Some parents say poverty is the main reason forcing them to send their children to Mozambique. 

Maria Kamoto is one of parents from Kachere in Dedza and she explains: "I am struggling to make ends meet. That is why I sent my child to Mozambique. To source money to buy our basic needs is tough. Not that I enjoy that. Government should help us. I am a single mother. I had to take the risk of letting my child go with a stranger to a place I don’t know in Mozambique.” 

Sustainable Development Goal 16.2 in the 2030 Agenda calls on nations to work to end all forms of violence against children. 

This is a renewal of the global desire to ensure that every child lives free from neglect, abuse, exploitation and fear. What is happening in Malawi is in violation of this. 

Group Village Headman Fosa acknowledges the tendency of sending children to work in Mozambique among some parents in his area, saying chiefs are not informed when children are taken by strangers.

 Executive Director of Civic Society Education Coalition Benedicto Kondowe says this is violation of children's rights. 

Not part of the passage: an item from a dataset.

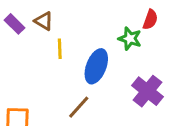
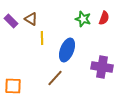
green star: (130, 39) -> (83, 19), moved
purple cross: (147, 91) -> (102, 67), turned -30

"What is happening is unacceptable. Parents are violating the right to education for   their children hence the need for the law enforcers to start arresting such parents," he suggests. 

On his part, Executive Director of Centre for Human Rights and Rehabilitation Michael Kaiyatsa describe the parents’ behavior as unfortunate saying illiteracy is the main factor hence the need to sensitize villagers on the dangers of such malpractice. 

 "We are very concerned. This is child labor of unacceptable proportions. It is evidence of poor parenting and lack of government oversight. Poverty is no justification for parents to turn children to breadwinners; they belong in school," says Kaiyatsa. 

Child labour is a serious issue that deprives children from their childhood, interfering with their ability to attend regular school, and it is harmful to their physical and mental development. 

What is happening in country’s border districts is a violation of children's rights and one would wonder how do these parents live normal life here in Malawi while their children as young as ten are with strangers in Mozambique. 

Currently, statistics show that 37 percent of children in Malawi are involved in child labour, a sign that government has to take serious action to end the malpractice.